▶ _TASK PROMPT_
Please pick out every line below that contains the word "lower", and copy each of those lines in full.

▶ _INFORMATION SUPPLIED_

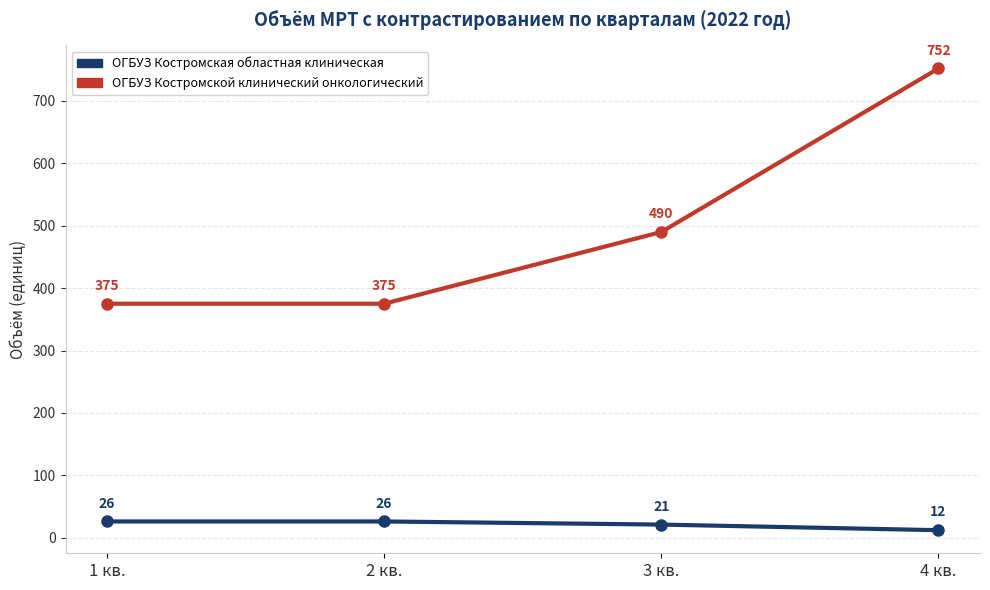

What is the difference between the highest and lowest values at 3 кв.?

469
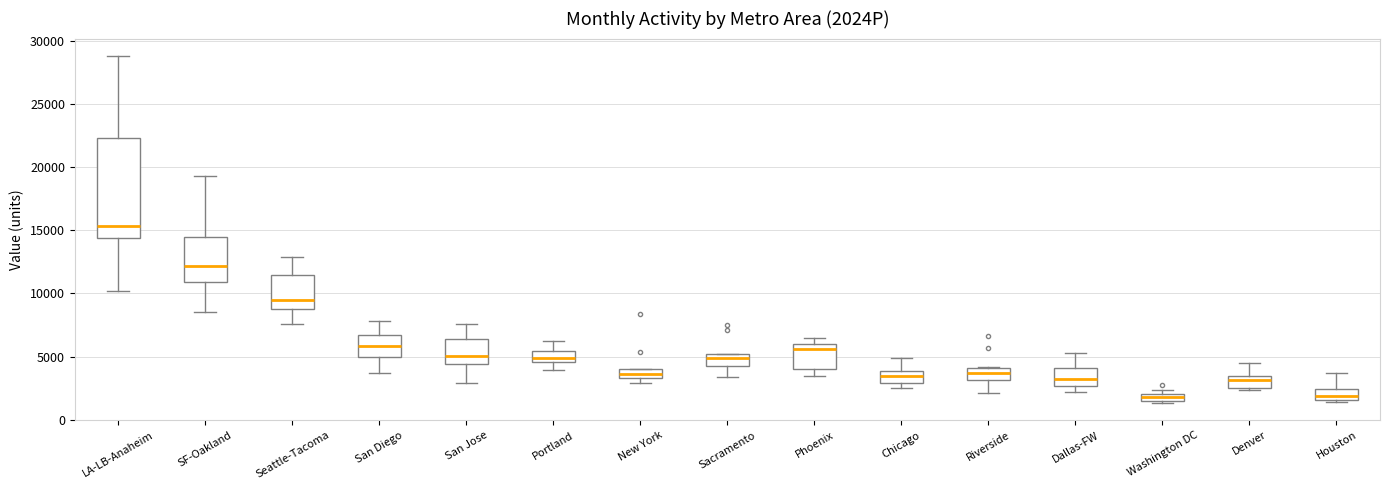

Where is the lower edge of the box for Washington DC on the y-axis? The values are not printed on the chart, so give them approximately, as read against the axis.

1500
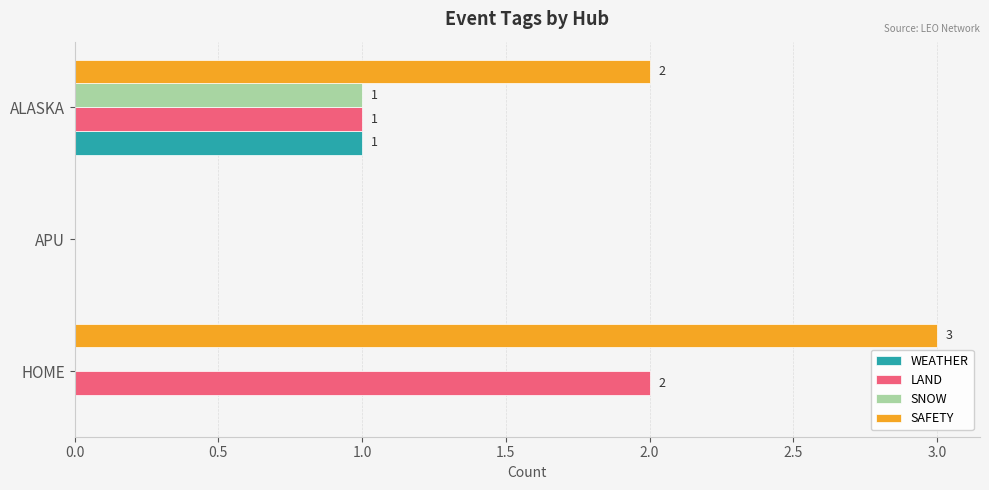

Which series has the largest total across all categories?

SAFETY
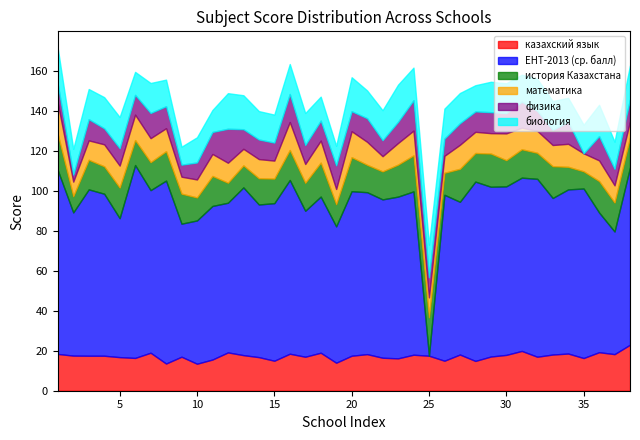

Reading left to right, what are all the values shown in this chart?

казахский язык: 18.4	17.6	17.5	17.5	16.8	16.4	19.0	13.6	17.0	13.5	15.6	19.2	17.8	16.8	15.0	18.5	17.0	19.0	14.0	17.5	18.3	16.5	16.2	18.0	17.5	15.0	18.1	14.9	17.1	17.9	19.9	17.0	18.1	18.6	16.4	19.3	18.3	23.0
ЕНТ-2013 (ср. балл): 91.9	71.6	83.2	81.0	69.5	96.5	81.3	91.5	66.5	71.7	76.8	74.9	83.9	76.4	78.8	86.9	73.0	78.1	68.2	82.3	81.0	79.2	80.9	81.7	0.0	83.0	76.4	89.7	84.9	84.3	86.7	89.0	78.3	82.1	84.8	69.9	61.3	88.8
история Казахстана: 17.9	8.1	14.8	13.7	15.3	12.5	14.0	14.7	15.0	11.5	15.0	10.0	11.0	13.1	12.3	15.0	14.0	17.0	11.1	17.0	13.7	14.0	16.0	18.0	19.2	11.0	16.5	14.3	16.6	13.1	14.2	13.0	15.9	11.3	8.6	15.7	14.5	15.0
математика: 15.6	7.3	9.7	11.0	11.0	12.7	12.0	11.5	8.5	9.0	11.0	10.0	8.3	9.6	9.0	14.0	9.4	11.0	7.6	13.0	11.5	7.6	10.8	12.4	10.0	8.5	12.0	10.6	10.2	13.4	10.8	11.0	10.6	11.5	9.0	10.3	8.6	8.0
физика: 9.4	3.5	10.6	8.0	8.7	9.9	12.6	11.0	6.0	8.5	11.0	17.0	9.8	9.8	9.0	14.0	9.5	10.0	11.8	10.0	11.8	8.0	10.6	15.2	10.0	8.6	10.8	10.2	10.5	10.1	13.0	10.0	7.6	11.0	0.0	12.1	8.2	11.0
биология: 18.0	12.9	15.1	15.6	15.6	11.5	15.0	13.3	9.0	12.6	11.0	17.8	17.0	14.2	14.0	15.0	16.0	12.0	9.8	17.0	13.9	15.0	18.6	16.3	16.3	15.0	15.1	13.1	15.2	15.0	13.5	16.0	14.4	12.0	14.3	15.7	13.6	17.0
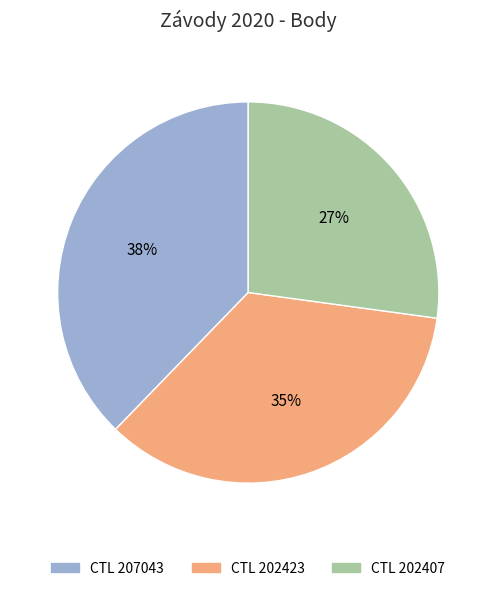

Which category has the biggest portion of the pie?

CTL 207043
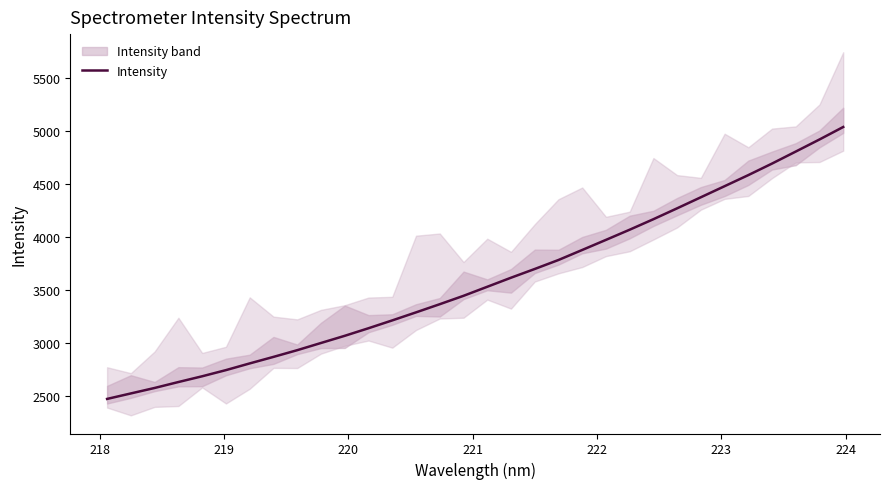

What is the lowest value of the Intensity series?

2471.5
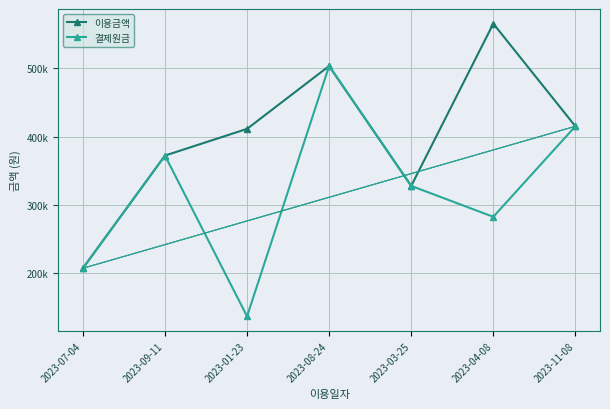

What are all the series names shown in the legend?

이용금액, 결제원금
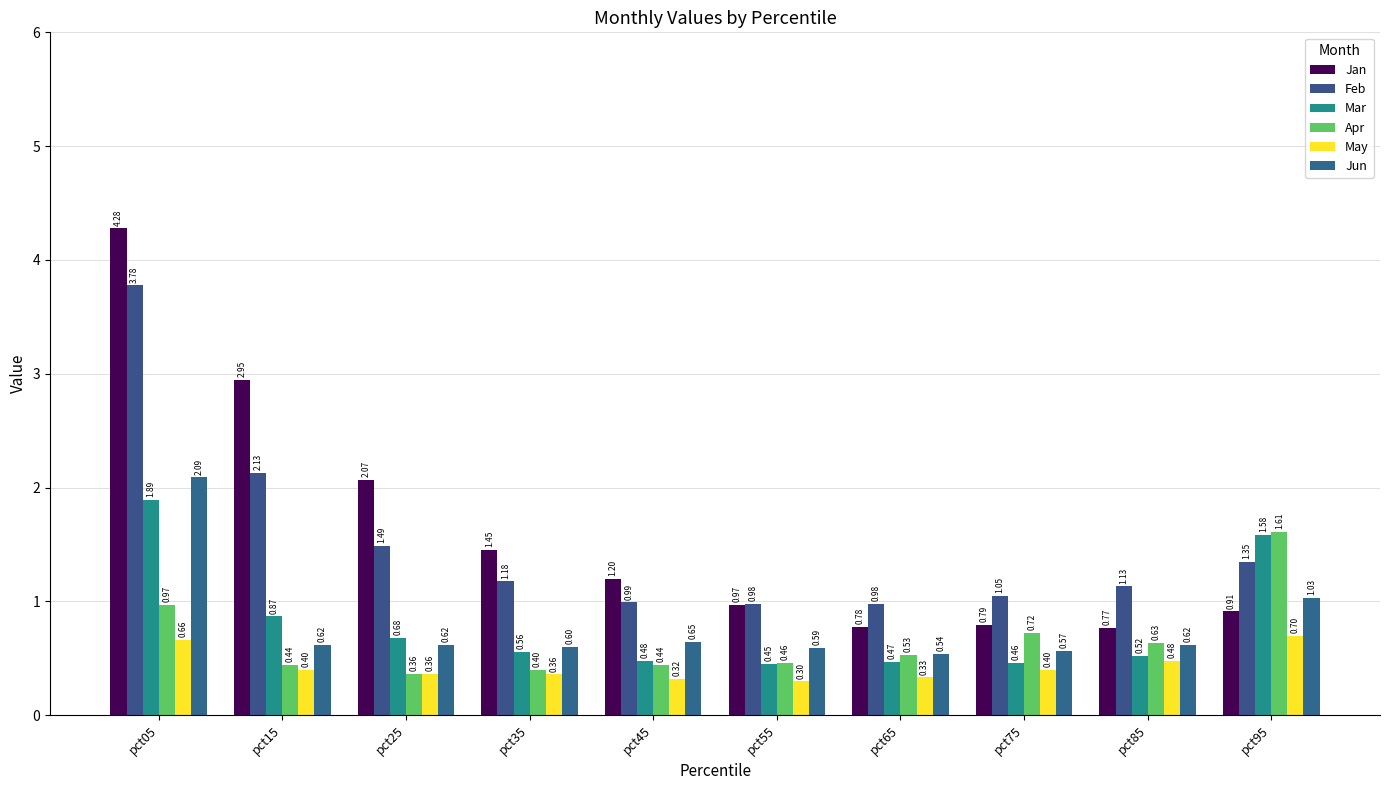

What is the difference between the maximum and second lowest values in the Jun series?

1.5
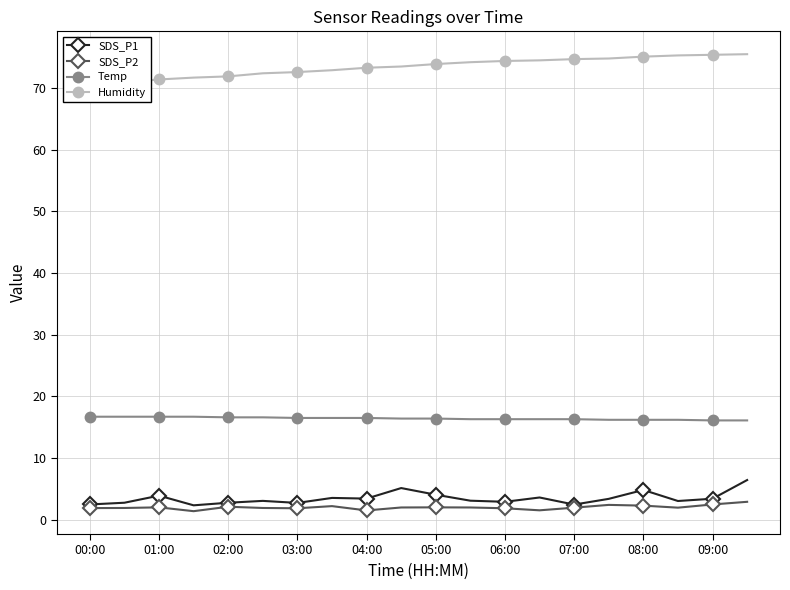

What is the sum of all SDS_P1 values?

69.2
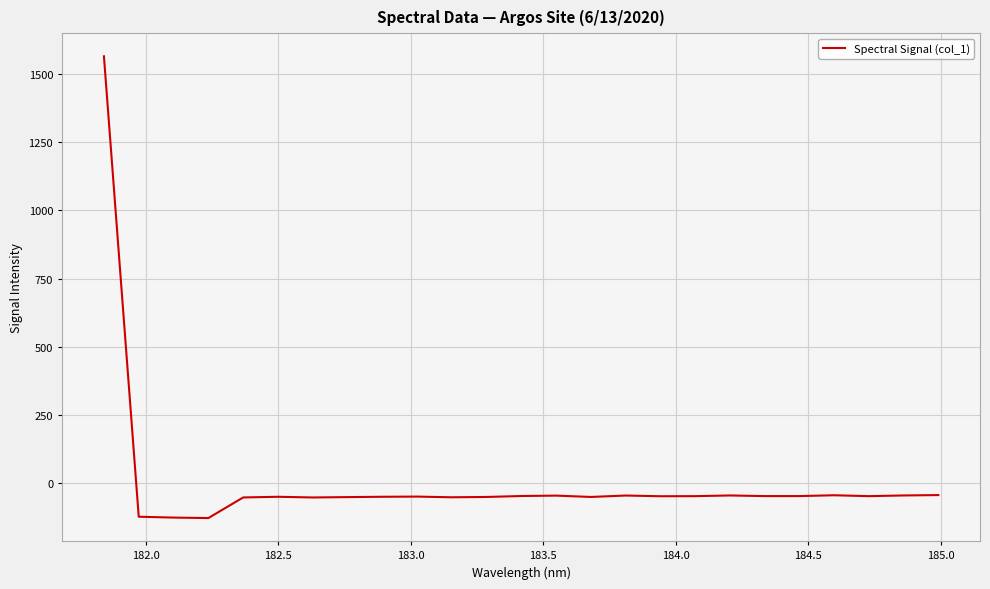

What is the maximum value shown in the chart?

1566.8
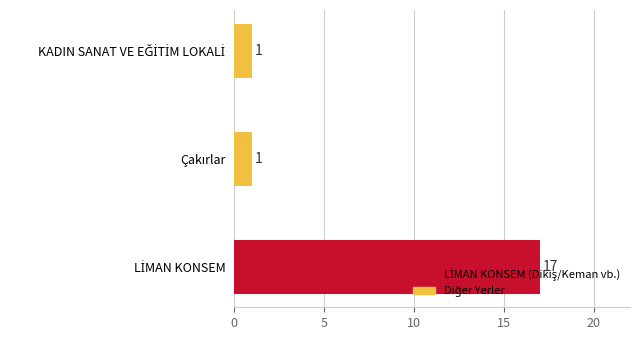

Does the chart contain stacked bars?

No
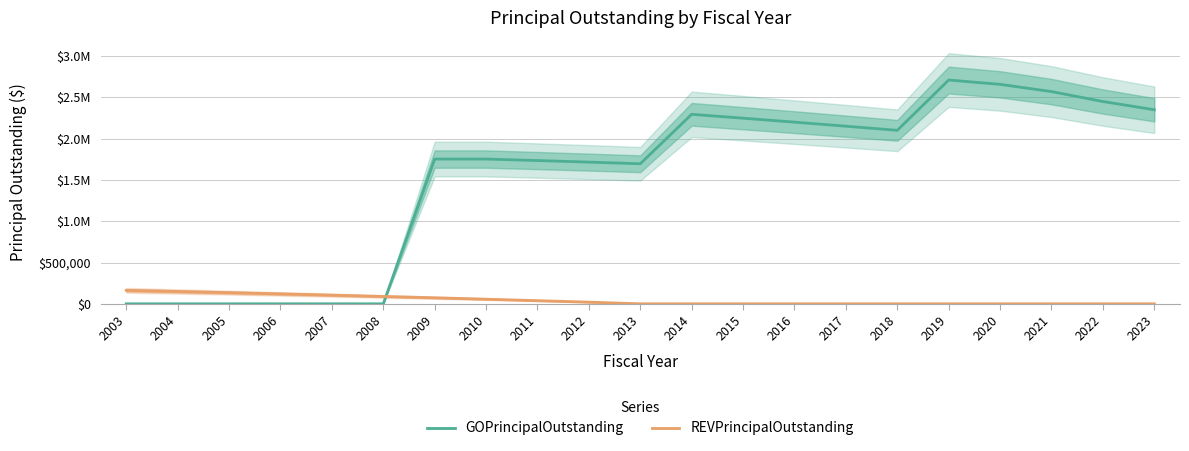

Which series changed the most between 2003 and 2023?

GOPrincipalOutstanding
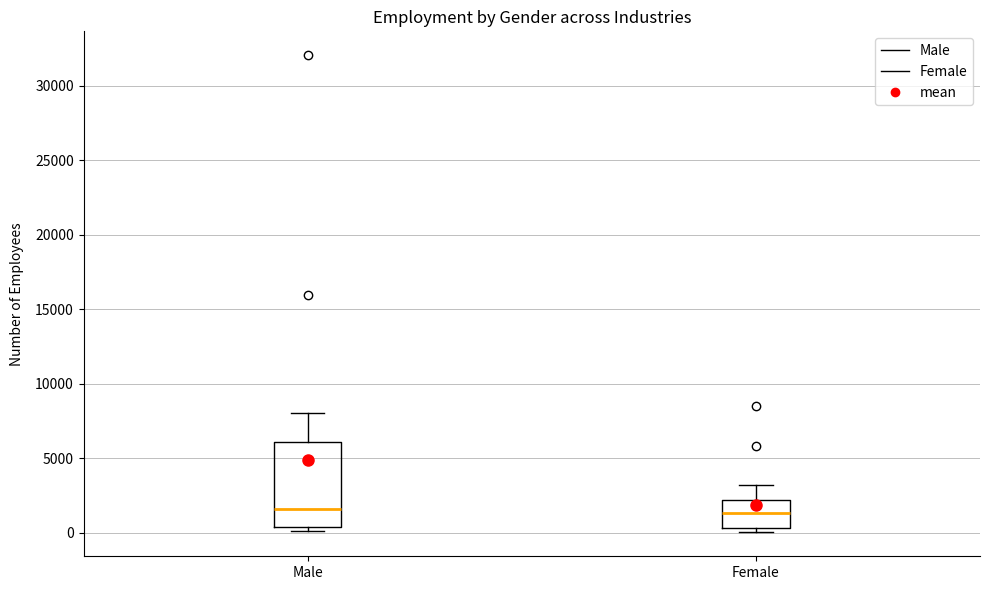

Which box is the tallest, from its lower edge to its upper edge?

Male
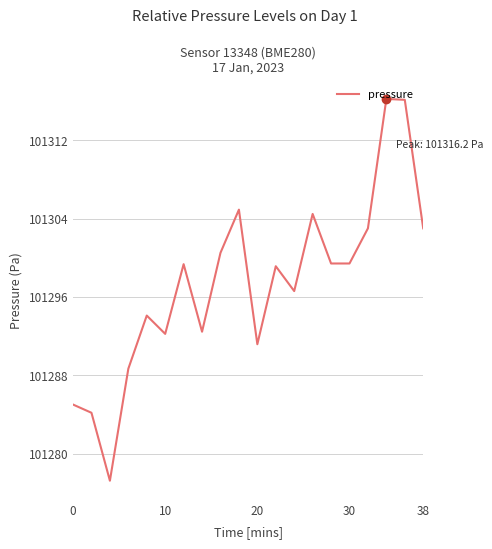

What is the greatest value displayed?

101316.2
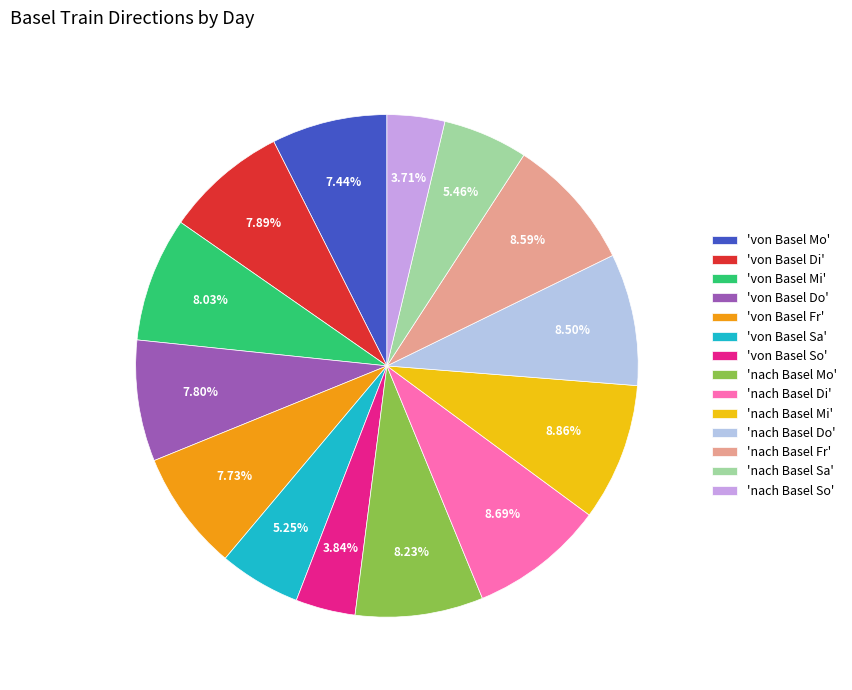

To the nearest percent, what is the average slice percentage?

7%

▶ _RESULT FOR THIS TASK_
Where is the lower edge of the box for Washington DC on the y-axis? The values are not printed on the chart, so give them approximately, as read against the axis.
Which box is the tallest, from its lower edge to its upper edge?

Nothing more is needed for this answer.